# [Prompt]
Nothing in the entries may change when they are transcribed.

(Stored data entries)
- - -
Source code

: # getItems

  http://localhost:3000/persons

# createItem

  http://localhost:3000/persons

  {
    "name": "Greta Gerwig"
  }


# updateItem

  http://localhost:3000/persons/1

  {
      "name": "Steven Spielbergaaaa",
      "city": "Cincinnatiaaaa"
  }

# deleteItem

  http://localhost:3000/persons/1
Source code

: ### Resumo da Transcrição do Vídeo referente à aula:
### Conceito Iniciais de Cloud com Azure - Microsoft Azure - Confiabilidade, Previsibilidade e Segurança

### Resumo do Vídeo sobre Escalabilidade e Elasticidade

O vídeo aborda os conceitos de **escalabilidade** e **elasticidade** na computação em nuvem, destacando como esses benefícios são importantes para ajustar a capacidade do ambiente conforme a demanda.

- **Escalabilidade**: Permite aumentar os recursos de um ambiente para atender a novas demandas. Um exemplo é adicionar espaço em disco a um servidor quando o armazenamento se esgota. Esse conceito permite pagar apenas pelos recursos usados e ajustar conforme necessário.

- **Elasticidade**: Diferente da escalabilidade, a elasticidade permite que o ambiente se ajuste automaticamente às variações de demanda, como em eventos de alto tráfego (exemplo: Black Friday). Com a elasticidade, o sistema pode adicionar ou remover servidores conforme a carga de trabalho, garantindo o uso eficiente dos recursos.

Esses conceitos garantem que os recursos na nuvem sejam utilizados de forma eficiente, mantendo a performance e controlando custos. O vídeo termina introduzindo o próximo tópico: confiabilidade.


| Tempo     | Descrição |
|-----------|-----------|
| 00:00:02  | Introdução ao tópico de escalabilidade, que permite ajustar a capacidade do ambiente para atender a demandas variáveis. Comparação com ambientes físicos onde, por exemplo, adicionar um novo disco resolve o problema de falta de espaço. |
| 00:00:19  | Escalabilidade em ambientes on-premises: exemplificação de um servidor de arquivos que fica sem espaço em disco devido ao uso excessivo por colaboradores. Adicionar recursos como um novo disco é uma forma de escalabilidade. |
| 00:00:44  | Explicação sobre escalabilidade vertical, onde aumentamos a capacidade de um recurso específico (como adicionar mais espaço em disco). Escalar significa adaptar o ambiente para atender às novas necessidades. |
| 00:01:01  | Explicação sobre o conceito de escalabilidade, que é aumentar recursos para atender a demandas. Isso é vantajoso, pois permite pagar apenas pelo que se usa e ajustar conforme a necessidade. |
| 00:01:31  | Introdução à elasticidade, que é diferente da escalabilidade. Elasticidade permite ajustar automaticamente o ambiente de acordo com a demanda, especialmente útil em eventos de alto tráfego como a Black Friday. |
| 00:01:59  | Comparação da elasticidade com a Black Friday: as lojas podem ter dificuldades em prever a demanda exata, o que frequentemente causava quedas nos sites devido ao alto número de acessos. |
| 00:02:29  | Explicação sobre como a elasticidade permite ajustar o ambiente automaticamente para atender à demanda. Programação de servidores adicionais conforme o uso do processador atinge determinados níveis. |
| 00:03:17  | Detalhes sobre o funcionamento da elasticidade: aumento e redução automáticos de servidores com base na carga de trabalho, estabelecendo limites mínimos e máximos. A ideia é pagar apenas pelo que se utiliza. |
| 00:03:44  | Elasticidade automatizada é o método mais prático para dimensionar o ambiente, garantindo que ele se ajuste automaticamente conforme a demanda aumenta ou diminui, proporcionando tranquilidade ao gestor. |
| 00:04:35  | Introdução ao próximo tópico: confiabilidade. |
- - -
# [Reply to the task]
Source code

: # getItems

  http://localhost:3000/persons

# createItem

  http://localhost:3000/persons

  {
    "name": "Greta Gerwig"
  }


# updateItem

  http://localhost:3000/persons/1

  {
      "name": "Steven Spielbergaaaa",
      "city": "Cincinnatiaaaa"
  }

# deleteItem

  http://localhost:3000/persons/1
Source code

: ### Resumo da Transcrição do Vídeo referente à aula:
### Conceito Iniciais de Cloud com Azure - Microsoft Azure - Confiabilidade, Previsibilidade e Segurança

### Resumo do Vídeo sobre Escalabilidade e Elasticidade

O vídeo aborda os conceitos de **escalabilidade** e **elasticidade** na computação em nuvem, destacando como esses benefícios são importantes para ajustar a capacidade do ambiente conforme a demanda.

- **Escalabilidade**: Permite aumentar os recursos de um ambiente para atender a novas demandas. Um exemplo é adicionar espaço em disco a um servidor quando o armazenamento se esgota. Esse conceito permite pagar apenas pelos recursos usados e ajustar conforme necessário.

- **Elasticidade**: Diferente da escalabilidade, a elasticidade permite que o ambiente se ajuste automaticamente às variações de demanda, como em eventos de alto tráfego (exemplo: Black Friday). Com a elasticidade, o sistema pode adicionar ou remover servidores conforme a carga de trabalho, garantindo o uso eficiente dos recursos.

Esses conceitos garantem que os recursos na nuvem sejam utilizados de forma eficiente, mantendo a performance e controlando custos. O vídeo termina introduzindo o próximo tópico: confiabilidade.


| Tempo     | Descrição |
|-----------|-----------|
| 00:00:02  | Introdução ao tópico de escalabilidade, que permite ajustar a capacidade do ambiente para atender a demandas variáveis. Comparação com ambientes físicos onde, por exemplo, adicionar um novo disco resolve o problema de falta de espaço. |
| 00:00:19  | Escalabilidade em ambientes on-premises: exemplificação de um servidor de arquivos que fica sem espaço em disco devido ao uso excessivo por colaboradores. Adicionar recursos como um novo disco é uma forma de escalabilidade. |
| 00:00:44  | Explicação sobre escalabilidade vertical, onde aumentamos a capacidade de um recurso específico (como adicionar mais espaço em disco). Escalar significa adaptar o ambiente para atender às novas necessidades. |
| 00:01:01  | Explicação sobre o conceito de escalabilidade, que é aumentar recursos para atender a demandas. Isso é vantajoso, pois permite pagar apenas pelo que se usa e ajustar conforme a necessidade. |
| 00:01:31  | Introdução à elasticidade, que é diferente da escalabilidade. Elasticidade permite ajustar automaticamente o ambiente de acordo com a demanda, especialmente útil em eventos de alto tráfego como a Black Friday. |
| 00:01:59  | Comparação da elasticidade com a Black Friday: as lojas podem ter dificuldades em prever a demanda exata, o que frequentemente causava quedas nos sites devido ao alto número de acessos. |
| 00:02:29  | Explicação sobre como a elasticidade permite ajustar o ambiente automaticamente para atender à demanda. Programação de servidores adicionais conforme o uso do processador atinge determinados níveis. |
| 00:03:17  | Detalhes sobre o funcionamento da elasticidade: aumento e redução automáticos de servidores com base na carga de trabalho, estabelecendo limites mínimos e máximos. A ideia é pagar apenas pelo que se utiliza. |
| 00:03:44  | Elasticidade automatizada é o método mais prático para dimensionar o ambiente, garantindo que ele se ajuste automaticamente conforme a demanda aumenta ou diminui, proporcionando tranquilidade ao gestor. |
| 00:04:35  | Introdução ao próximo tópico: confiabilidade. |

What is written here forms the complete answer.